Wenn es einen aus welchen Gründen auch immer - sei es Beruf, die Liebe, widrige Umstände oder alles zusammen - einmal aus der Stadt seines Heimatclubs mindestens 300 km vertrieben haben, sieht die Welt auf einmal etwas anders aus. Das Leben ändert sich ohnehin erheblich (vor allem, wenn man aus Berlin wegzieht), außerdem entfallen feste kurzfristige Planungsparameter, dafür kommen längerfristige hinzu - man teilt das Leben nicht mehr in ‘freie Wochenenden’ und ‘die restlichen Wochenenden’ (Heimspiele) ein, sondern sieht alles auf einmal ganz anders. Abgesehen von einigen Samstagen, an denen man in der ehemaligen Heimatstadt weilt, begleitet man sein Team doch eher aus der Ferne, am Radio, am Fernseher oder am News-Ticker - je nachdem was das Leben an einem Samstag Nachmittag noch so hergibt. Dennoch sind die Bundesligavereine doch so gut über Deutschland verteilt, dass es spärliche Highlights gibt, nämlich dann , wenn der Heimatverein zu einem Auswärtsspiel zu einem kommt oder doch zumindest in die Nähe. Und auf einmal interessiert man sich die Saison über auch für Spiele aus der 2. Liga, die sportlich gesehen bedeutungslos sind, aber ich habe mich letzte Saison doch glatt dabei erwischt, dass ich Greuther Fürth und dem 1. FC Nürnberg gleichzeitig den Aufstieg in Liga 1 gewünscht habe - nun ja, beim 1.FCN könnte man noch von Erhalt von Tradition reden, die liegt jedoch bei Greuther Fürth doch schon sehr weit zurück und ist fast schon nicht wahr.
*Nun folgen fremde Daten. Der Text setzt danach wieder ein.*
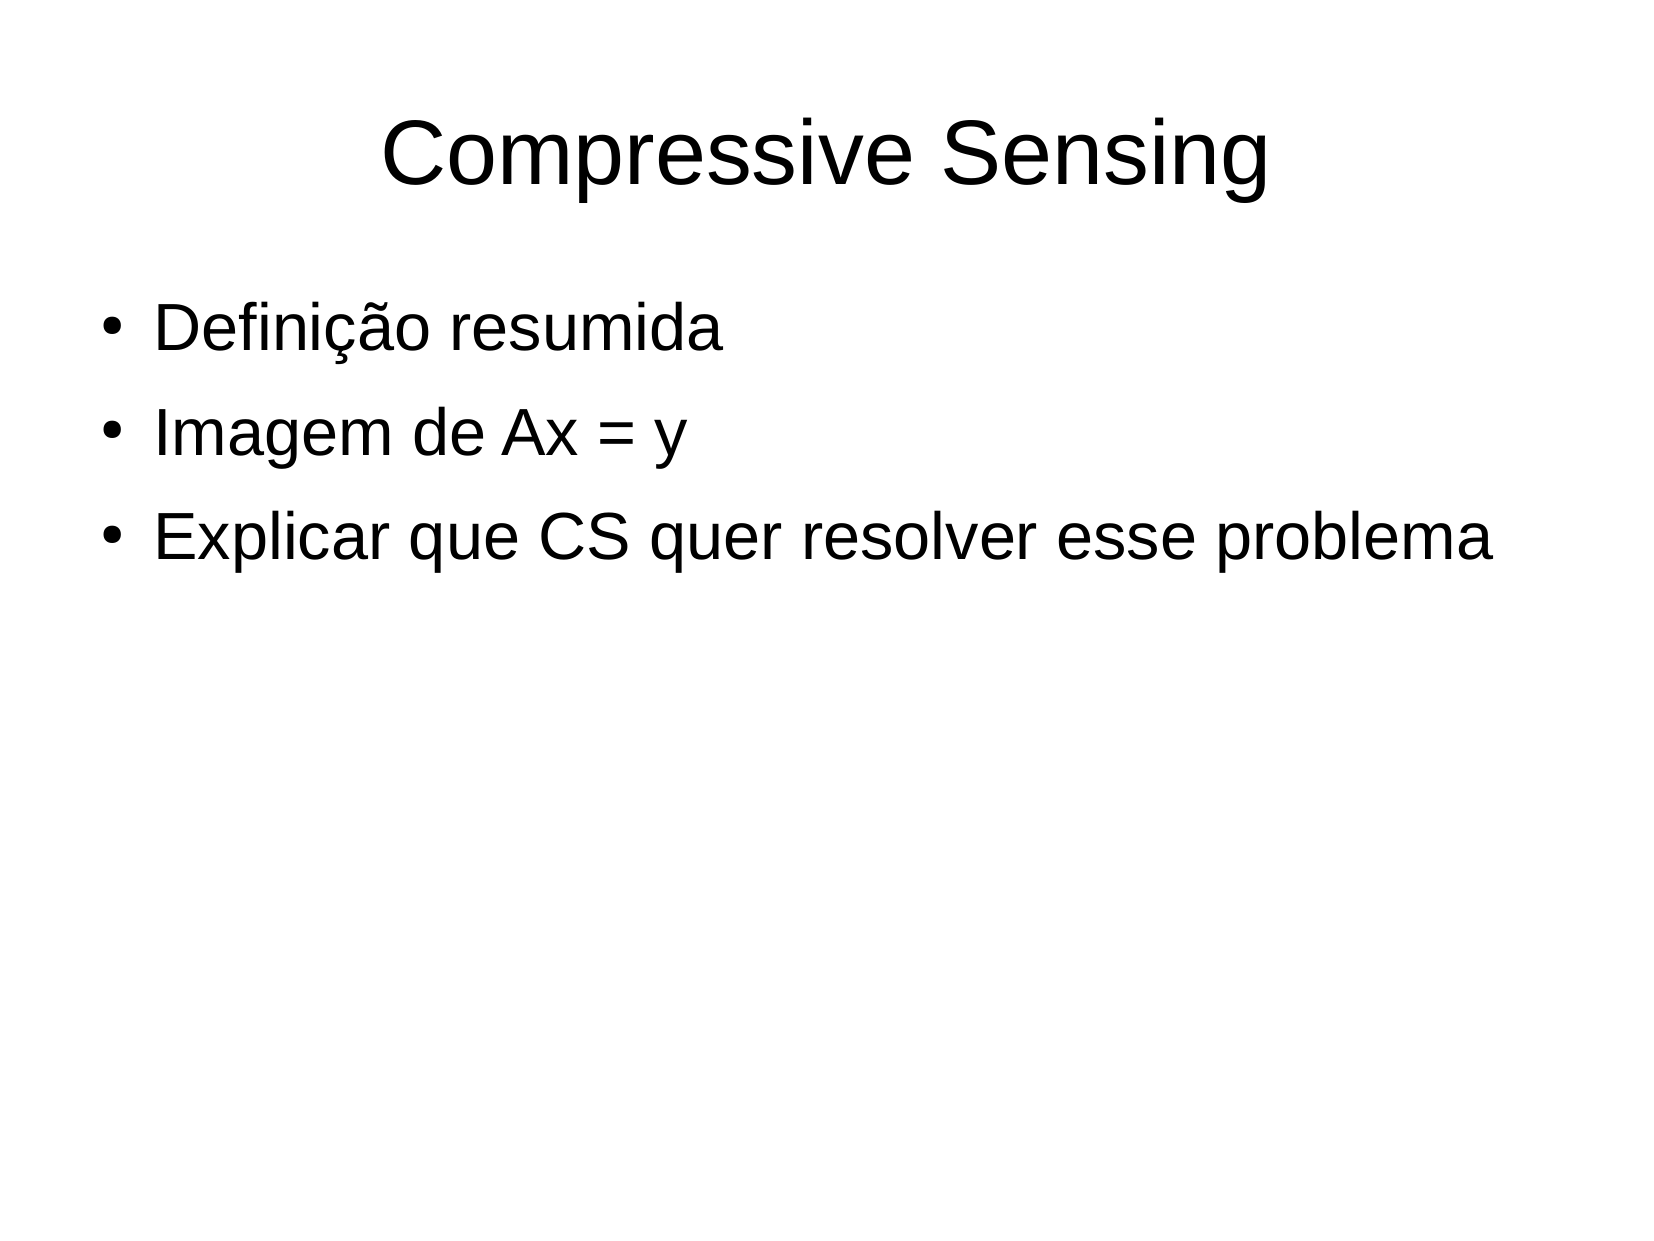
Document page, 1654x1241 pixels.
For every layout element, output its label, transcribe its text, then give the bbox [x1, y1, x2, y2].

title Compressive Sensing [82, 49, 1571, 257]
list Definição resumida Imagem de Ax = y Explicar que CS quer resolver esse problema [82, 290, 1571, 1109]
Einer von beiden Vereinen hat es nun tatsächlich geschafft und so kommt mir die Hertha im Oktober entgegen, ich habe nur 160 km zu fahren und man freut sich dann schon im Mai über Ergebnisse aus den Relegationsspielen, selbst wenn man es den Freunden aus der Lausitz von Herzen gegönnt hätte, in der 1. Liga zu bleiben.
Stehen die Partien in der Nähe für die Saison erstmal fest, gibt es einen weiteren wichtigen Termin, um den man sich zuvor auch nicht geschert hat. Es ist die Ansetzung aller Liga-Partien Anfang Juli, da stellt sich dann nämlich heraus, ob eines der Saisonhöhepunkte nicht vielleicht doch gerade mit dem Familienurlaub kollidiert (so letztes Jahr geschehen beim Spiel Bayern gegen Hertha) - es ist ja leider nicht so einfach durchsetzbar, den Jahresurlaub erst nach der ersten Juli-Woche zu planen … lastminute ist leider nicht jedermanns Sache
Dieses Jahr lief alles bestens, die Termine stehen und Kurz-Reisen nach Nürnberg im Oktober, nach Stuttgart im November und in die Allianz-Arena gegen Bayern kurz vor Weihnachten sind avisiert.
Und manchmal überrascht einen noch so ein unverhofftes Schmankerl (wie der Bayer sagt) und Hertha wird im DFB-Pokal den Löwen zugelost und glücklicherweise (man verzeihe mir!) auch noch auswärts und … ich bin nicht im Urlaub, da hüpft das Herz eines Exil-Herthaners! Ähnlich wird es wohl Enno ergangen sein, als er vom Spiel der Hertha in Münster erfahren hat, hier sein Spielbericht.
Tja, und dann gibt es da noch meinen Kollegen und Exil-Herthaner Stefan, der dachte bis gestern, er könnte nach der Teilnahme am Berlin-Marathon am 20.9. noch eine Woche Urlaub machen - in Berlin - und das ist die Woche, in der alle Partien der 2. DFB-Pokalrunde gespielt werden. Er wird feststellen müssen, dass man sich in München auch prima vom Marathon erholen kann.